### PROVIDED PASSAGE
::::::

# Solved: Can't unhide the first columns in Excel.



## toll_booth

I decided to hide the first couple of columns in the spreadsheet. But for some reason I can't get them back. I tried selecting the first visible column, the whole spreadsheet, the View menu. Nothing. The columns won't unhide. And yes I need their data.

For the record, hiding and then unhiding works fine when it's not the first column.


----------



## drCarls

Hi there,
Not sure if you're using 2007 but hopefully will work with previous versions as well. Take your cursor and place it between column B and the column numbers - wait until the cursor turns to the 2 vertical lines with arrows pointing left and right and drag to the right - thus revealing your hidden Column A with any luck!!

HTH
Carla


----------



## Pedro15

Click on the little box to the left of B and above 1 . This should highlight whole sheet.
Go Format/Column/Unhide

Pedro


----------



## nreves

or if you get the two vert lines to separate the columns, right click and select unhide. that way it will be the same size as when you hid it. either way will work.

::::::

### EXTRACTED ENTRIES
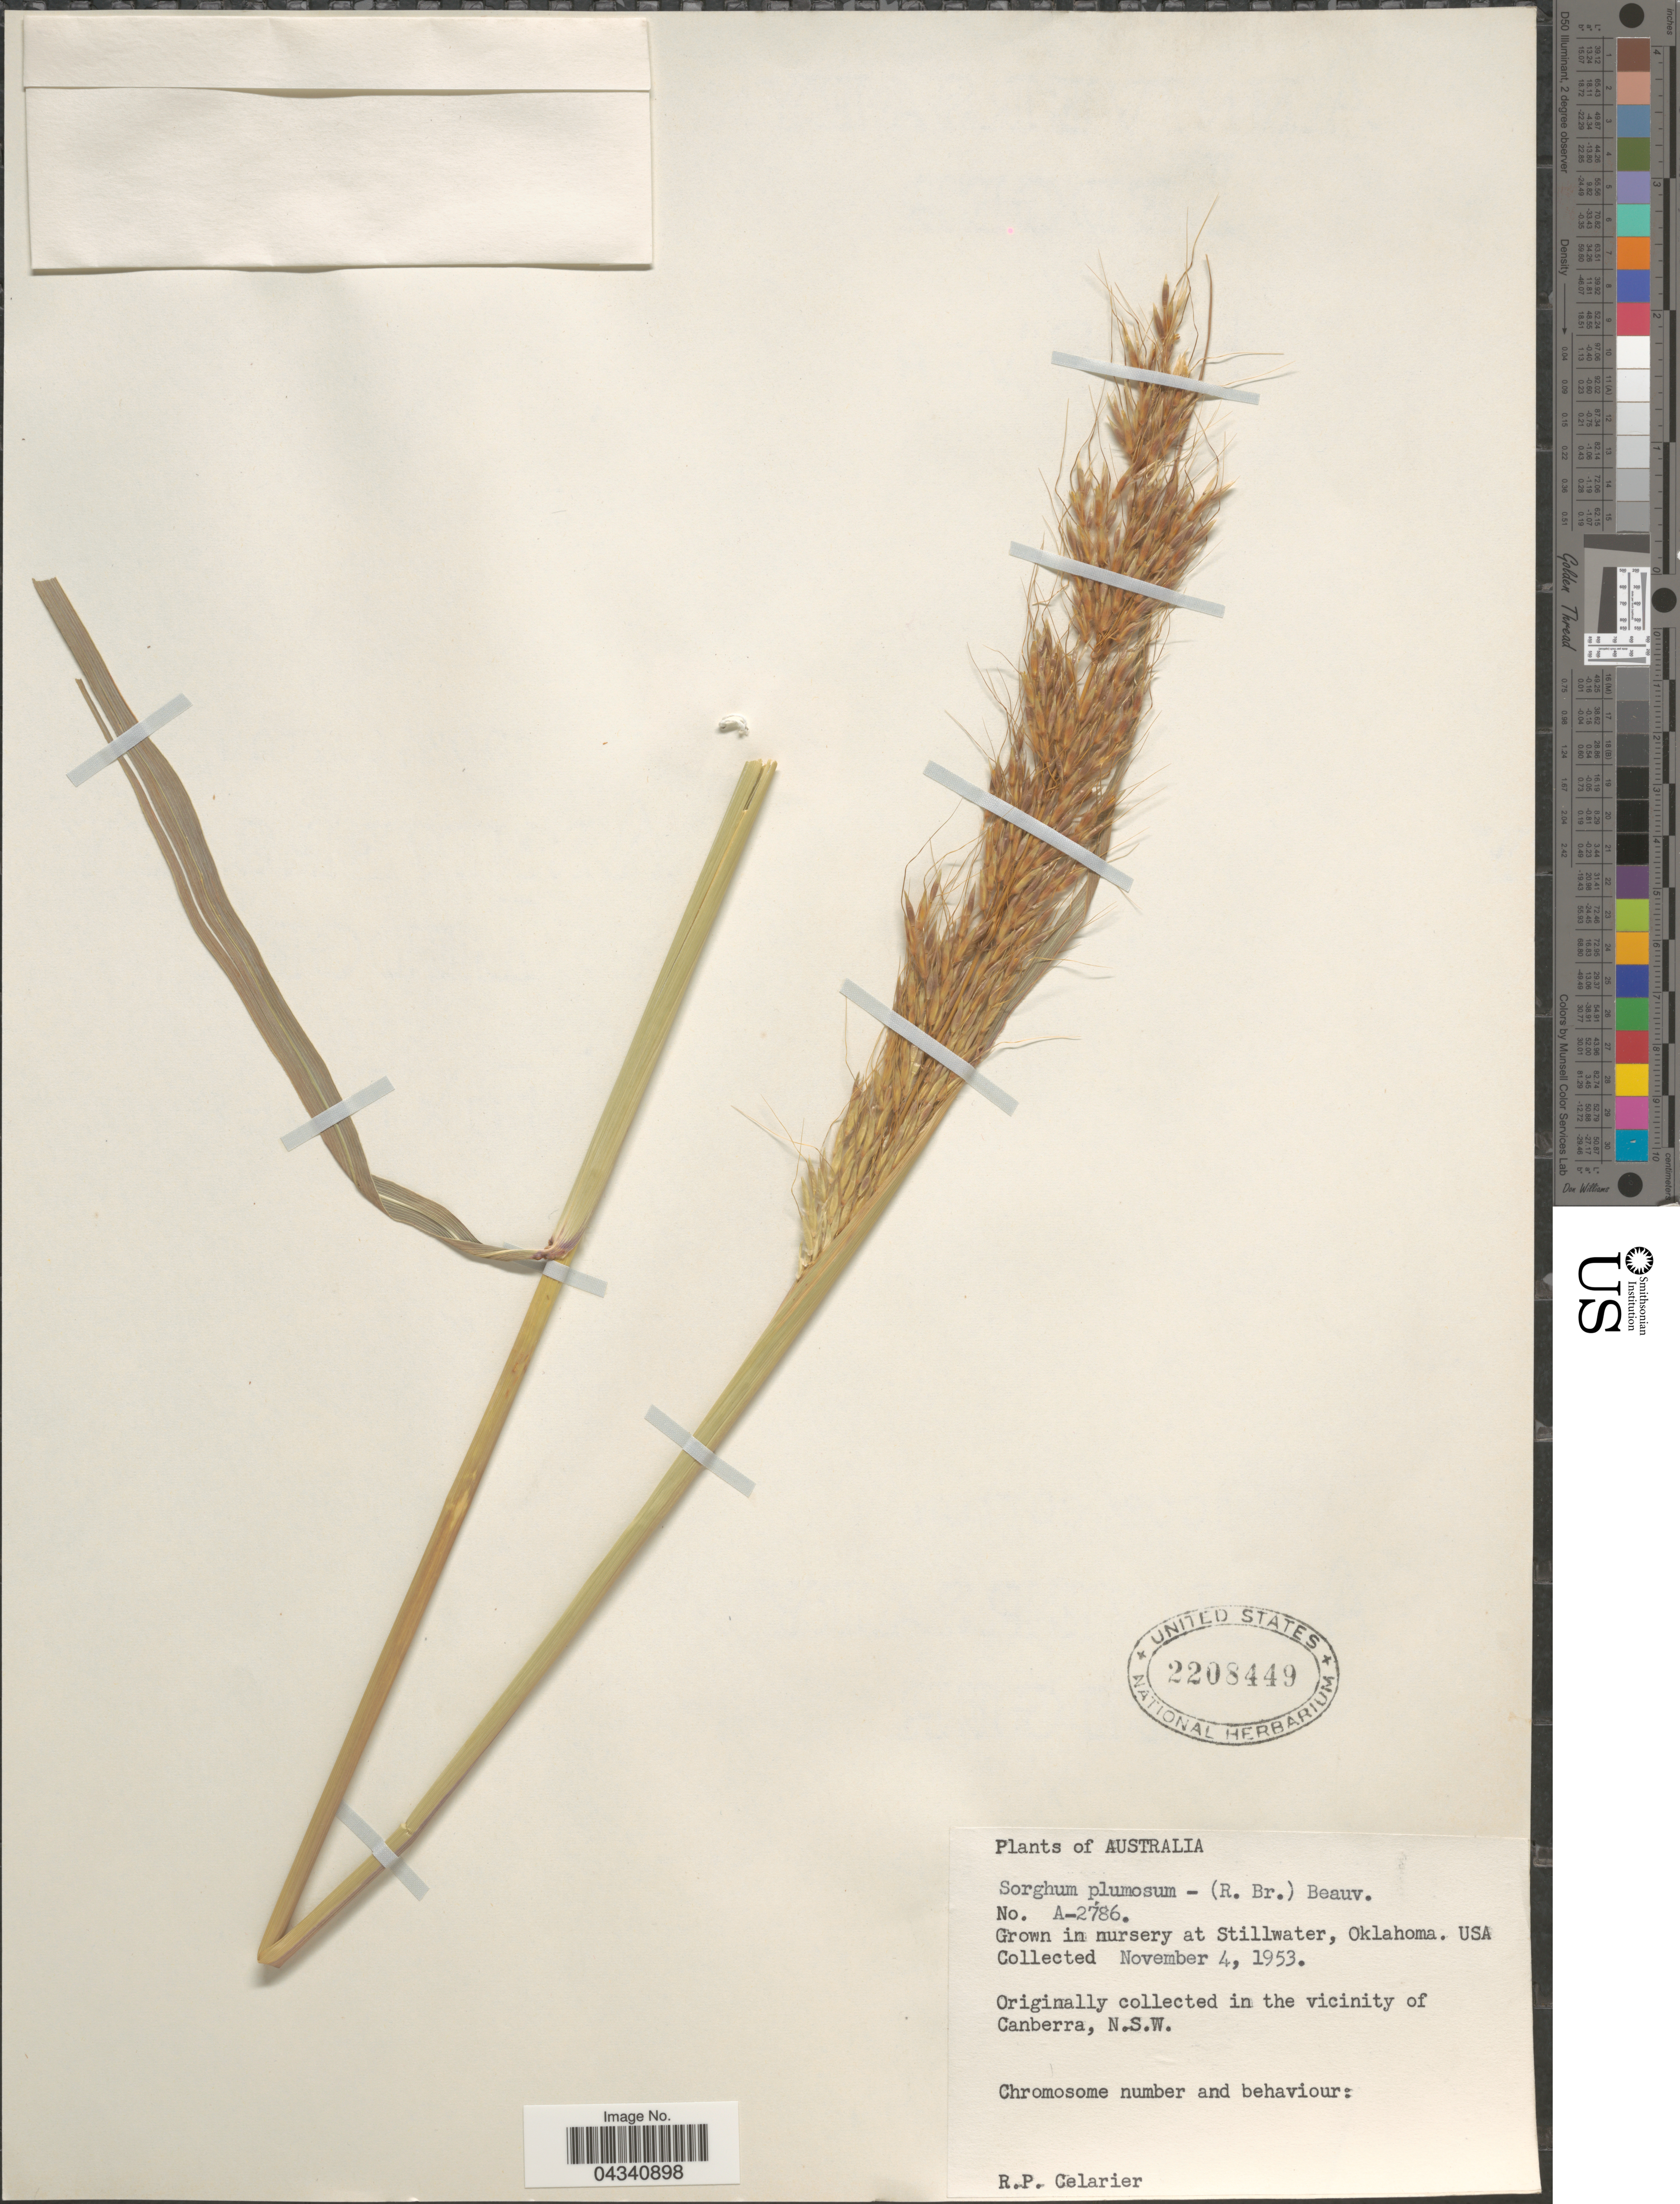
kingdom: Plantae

::::::

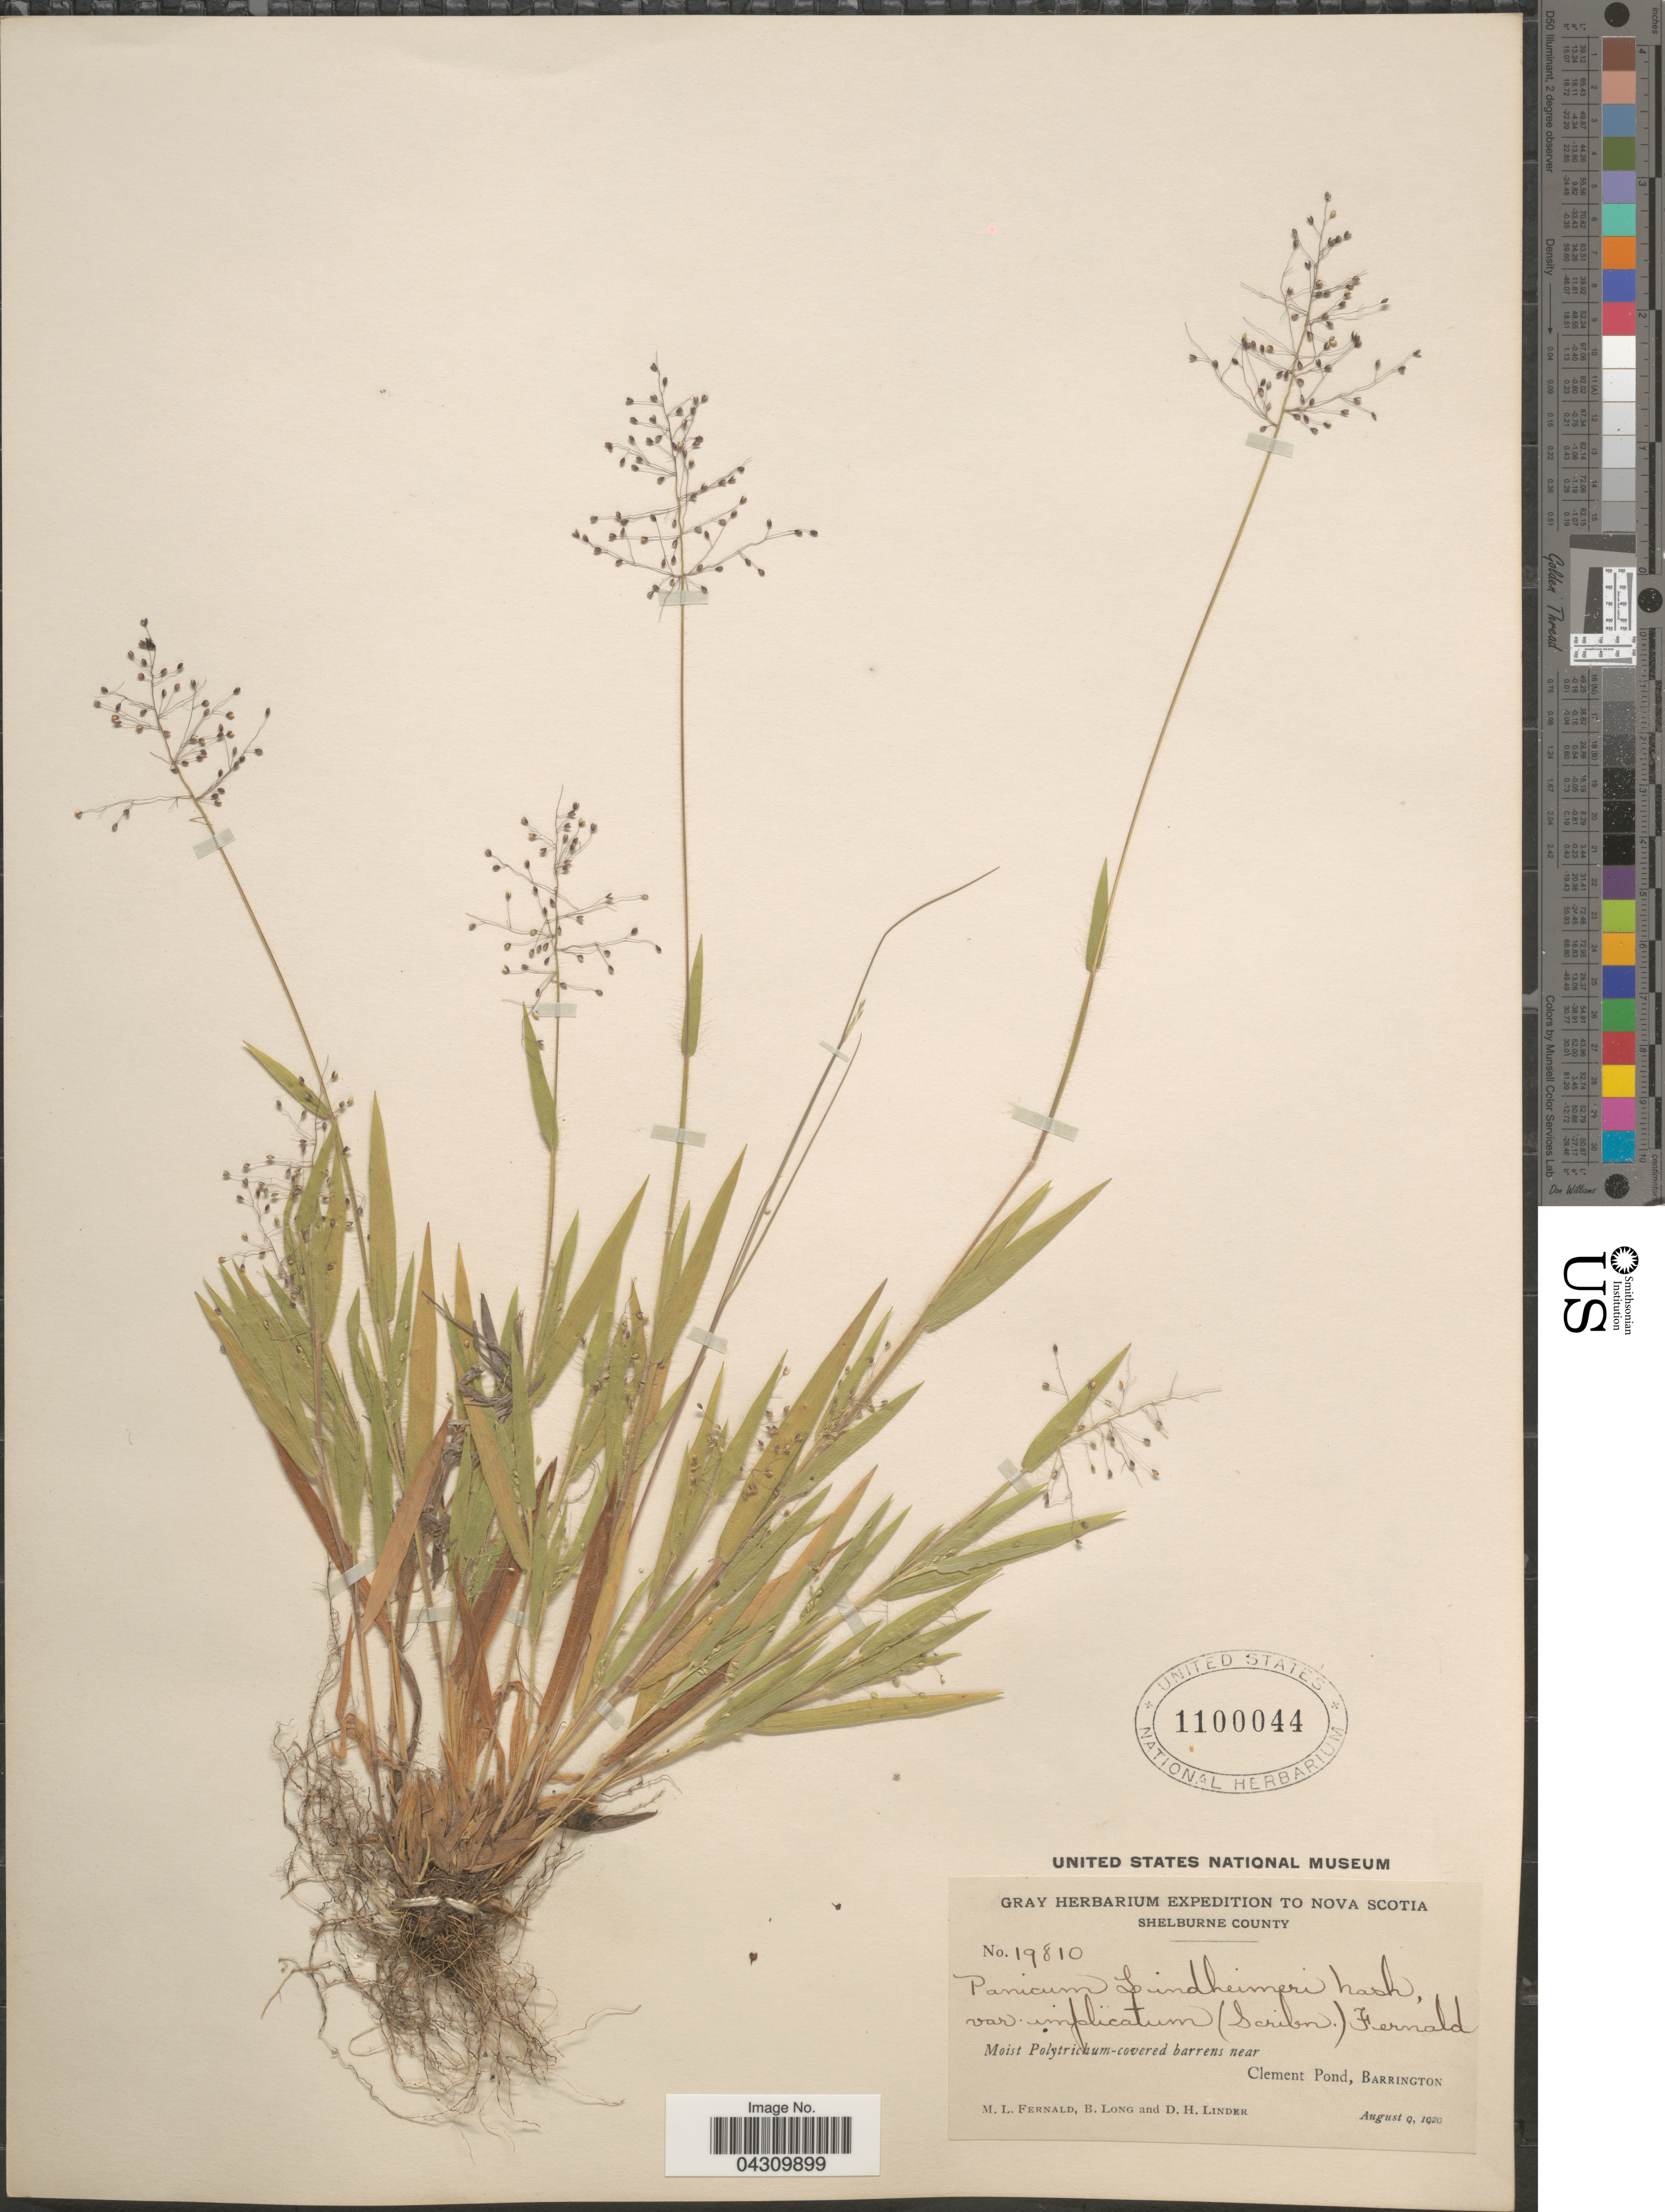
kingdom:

::::::

### GIVEN TASK
In the Excel forum thread, list everything the original poster says they tried in order to get the hidden columns back.

### ANSWER FOR THIS EXERCISE
- Selecting the first visible column
- Selecting the whole spreadsheet
- The View menu